David Nice
BBC Music Magazine
August 2005

It was tempting to take one look at this all-Prokofiev programme and wonder why the SCO hadn't chosen to follow the two well-known works with a more substantial rarity like the sparkling early Sinfonietta. As it turns out, conductor-violinist Joseph Swensen's orchestration of the Five Melodies is the real reason for enthusiasts to search out this disc. Never, in my experience, have these curious miniatures of 1921 sounded as compelling, either as the original wordless vocalises or in the later violin-and-piano transcriptions. Somehow the arrangement of the piano part for strings gives the sequence both impressionistic allure—Swensen is right to mention Debussy in his liner-note comments—and a greater narrative thrust. It's very simple: Swensen indulges in no tricksy effects as an arranger. As violinist, he conjures much more mystery here than he does in the Second Violin Concerto, a haunting work of dark corners which needs more edginess and the kind of strange lyric beauty realised by a master-interpreter like Vengerov.
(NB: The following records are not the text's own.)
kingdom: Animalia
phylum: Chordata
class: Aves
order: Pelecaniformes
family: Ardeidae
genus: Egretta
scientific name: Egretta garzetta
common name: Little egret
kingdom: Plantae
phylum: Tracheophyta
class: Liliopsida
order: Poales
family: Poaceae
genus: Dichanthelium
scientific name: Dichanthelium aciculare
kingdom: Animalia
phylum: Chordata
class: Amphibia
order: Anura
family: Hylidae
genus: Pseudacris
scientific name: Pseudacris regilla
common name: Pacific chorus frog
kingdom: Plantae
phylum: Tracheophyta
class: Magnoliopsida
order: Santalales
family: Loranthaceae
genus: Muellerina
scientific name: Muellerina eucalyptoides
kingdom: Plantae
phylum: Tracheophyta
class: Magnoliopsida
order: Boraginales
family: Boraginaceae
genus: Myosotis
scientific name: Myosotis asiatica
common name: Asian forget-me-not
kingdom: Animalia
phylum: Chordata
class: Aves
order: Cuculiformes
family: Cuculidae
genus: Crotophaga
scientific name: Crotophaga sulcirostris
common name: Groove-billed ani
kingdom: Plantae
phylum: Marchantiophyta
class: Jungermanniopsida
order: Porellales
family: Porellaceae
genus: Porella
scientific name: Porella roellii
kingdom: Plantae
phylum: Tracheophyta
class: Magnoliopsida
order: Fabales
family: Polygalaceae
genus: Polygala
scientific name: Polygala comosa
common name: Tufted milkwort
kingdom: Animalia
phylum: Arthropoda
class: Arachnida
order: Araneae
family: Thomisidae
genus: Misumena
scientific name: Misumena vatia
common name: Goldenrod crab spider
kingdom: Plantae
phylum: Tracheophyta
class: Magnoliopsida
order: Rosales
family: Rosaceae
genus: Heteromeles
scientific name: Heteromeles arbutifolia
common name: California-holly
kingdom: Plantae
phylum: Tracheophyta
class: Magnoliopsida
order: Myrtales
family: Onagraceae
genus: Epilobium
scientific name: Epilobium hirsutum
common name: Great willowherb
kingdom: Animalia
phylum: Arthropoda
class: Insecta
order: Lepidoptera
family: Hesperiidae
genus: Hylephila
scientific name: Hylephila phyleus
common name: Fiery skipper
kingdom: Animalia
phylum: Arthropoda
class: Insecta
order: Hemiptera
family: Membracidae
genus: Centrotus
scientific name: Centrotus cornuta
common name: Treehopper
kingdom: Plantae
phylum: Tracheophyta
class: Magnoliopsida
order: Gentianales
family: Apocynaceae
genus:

The Classical Symphony, too, presents a rather plain face to begin with: the benefits of hearing a sprightly chamber orchestra in clean recorded focus are immediately obvious—bassoons, in particular, run alongside strings with greater clarity than usual—but the first two, earthbound movements lack the quirky inflections of Abbado's Chamber Orchestra of Europe. All that changes with a nicely teased-out Gavotte and a finale which flies as only a smaller-scale version can; the Russian country spring which inspired Prokofiev in 1917, far from the revolutionary hullabaloo, really comes to life.